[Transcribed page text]
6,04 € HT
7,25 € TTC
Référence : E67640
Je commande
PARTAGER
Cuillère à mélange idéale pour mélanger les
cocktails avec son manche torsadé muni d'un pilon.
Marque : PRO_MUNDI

:: Requirement ::
In the data, change "Cuillère" to "Cuillère de bar" and reproduce every line otherwise unchanged.

:: Response for this exercise ::
6,04 € HT
7,25 € TTC
Référence : E67640
Je commande
PARTAGER
Cuillère de bar à mélange idéale pour mélanger les
cocktails avec son manche torsadé muni d'un pilon.
Marque : PRO_MUNDI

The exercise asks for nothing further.